Janis Joplin
Record review
Reviewed by Christopher Gray, Fri., July 1, 2005
Janis Joplin
Pearl (Columbia/Legacy)
What if Janis Joplin had lived past 27? Would she have stayed on the left coast, schooling the Sheryl Crows of the music world on the heights and depths of "chick singers," the salty Texan's preferred term? Maybe she'd have a lifetime Thursday night residency at Threadgill's, and even made peace with Port Arthur. Who knows? The questions she left behind in late 1970, when, bored with Pearl's prolonged production, she tragically resumed her heroin habit, are a big reason she's a star to this day.
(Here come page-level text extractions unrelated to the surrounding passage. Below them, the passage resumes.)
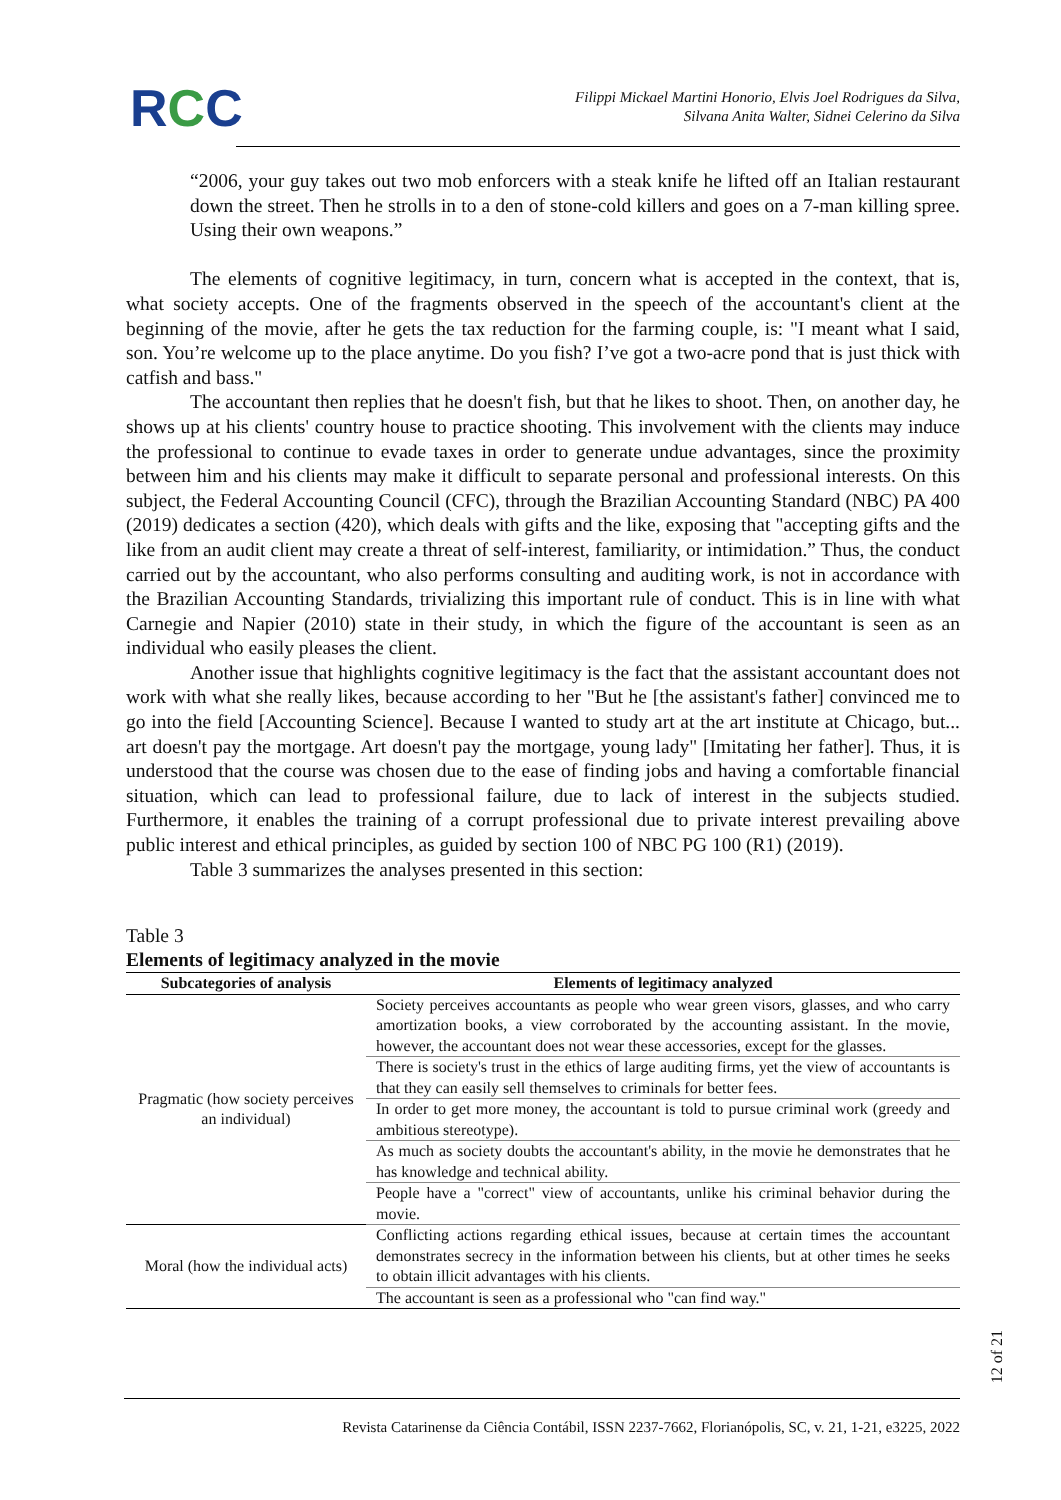RCC
Filippi Mickael Martini Honorio, Elvis Joel Rodrigues da Silva,
Silvana Anita Walter, Sidnei Celerino da Silva
“2006, your guy takes out two mob enforcers with a steak knife he lifted off an Italian restaurant down the street. Then he strolls in to a den of stone-cold killers and goes on a 7-man killing spree. Using their own weapons.”
The elements of cognitive legitimacy, in turn, concern what is accepted in the context, that is, what society accepts. One of the fragments observed in the speech of the accountant's client at the beginning of the movie, after he gets the tax reduction for the farming couple, is: "I meant what I said, son. You’re welcome up to the place anytime. Do you fish? I’ve got a two-acre pond that is just thick with catfish and bass."
The accountant then replies that he doesn't fish, but that he likes to shoot. Then, on another day, he shows up at his clients' country house to practice shooting. This involvement with the clients may induce the professional to continue to evade taxes in order to generate undue advantages, since the proximity between him and his clients may make it difficult to separate personal and professional interests. On this subject, the Federal Accounting Council (CFC), through the Brazilian Accounting Standard (NBC) PA 400 (2019) dedicates a section (420), which deals with gifts and the like, exposing that "accepting gifts and the like from an audit client may create a threat of self-interest, familiarity, or intimidation.” Thus, the conduct carried out by the accountant, who also performs consulting and auditing work, is not in accordance with the Brazilian Accounting Standards, trivializing this important rule of conduct. This is in line with what Carnegie and Napier (2010) state in their study, in which the figure of the accountant is seen as an individual who easily pleases the client.
Another issue that highlights cognitive legitimacy is the fact that the assistant accountant does not work with what she really likes, because according to her "But he [the assistant's father] convinced me to go into the field [Accounting Science]. Because I wanted to study art at the art institute at Chicago, but... art doesn't pay the mortgage. Art doesn't pay the mortgage, young lady" [Imitating her father]. Thus, it is understood that the course was chosen due to the ease of finding jobs and having a comfortable financial situation, which can lead to professional failure, due to lack of interest in the subjects studied. Furthermore, it enables the training of a corrupt professional due to private interest prevailing above public interest and ethical principles, as guided by section 100 of NBC PG 100 (R1) (2019).
Table 3 summarizes the analyses presented in this section:
Table 3
Elements of legitimacy analyzed in the movie
| Subcategories of analysis | Elements of legitimacy analyzed |
| --- | --- |
| Pragmatic (how society perceives an individual) | Society perceives accountants as people who wear green visors, glasses, and who carry amortization books, a view corroborated by the accounting assistant. In the movie, however, the accountant does not wear these accessories, except for the glasses. |
| | There is society's trust in the ethics of large auditing firms, yet the view of accountants is that they can easily sell themselves to criminals for better fees. |
| | In order to get more money, the accountant is told to pursue criminal work (greedy and ambitious stereotype). |
| | As much as society doubts the accountant's ability, in the movie he demonstrates that he has knowledge and technical ability. |
| | People have a "correct" view of accountants, unlike his criminal behavior during the movie. |
| Moral (how the individual acts) | Conflicting actions regarding ethical issues, because at certain times the accountant demonstrates secrecy in the information between his clients, but at other times he seeks to obtain illicit advantages with his clients. |
| | The accountant is seen as a professional who "can find way." |
12 of 21
Revista Catarinense da Ciência Contábil, ISSN 2237-7662, Florianópolis, SC, v. 21, 1-21, e3225, 2022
Earlier this year, for instance, Joss Stone and Melissa Etheridge's fiery Joplin tribute was an unexpected Grammy showstopper. The other, main reason, as this 2-CD expanded edition of her final album affirms yet again, is That Voice: big as Aretha, rough as Grace Slick, feral as Big Mama Thornton, tender as Sarah Vaughan. It's both sword and shield, which Joplin flexes like a gladiator on Pearl, released January 1971, and on a second disc of live material recorded on the wild and wooly Canadian Festival Express tour the year before. Live, the genial Joplin invites the Toronto crowd over to her pad for a drink before "Kosmic Blues," and both paces and chases her band Full Tilt Boogie on the breathless, Otis-style pump of "Tell Mama" and ripping Traffic jams like "Try (Just a Little Harder)." "Me and Bobby McGee," unlike "Summertime" and "Piece of My Heart," is missing from the live disc, but the first CD's demo, sung over just acoustic guitar, reveals a song that helped define the Sixties even while owing a debt to the thumb-riding Thirties. For the second time in 2005, Port Arthur's Pearl posthumously brings the house down.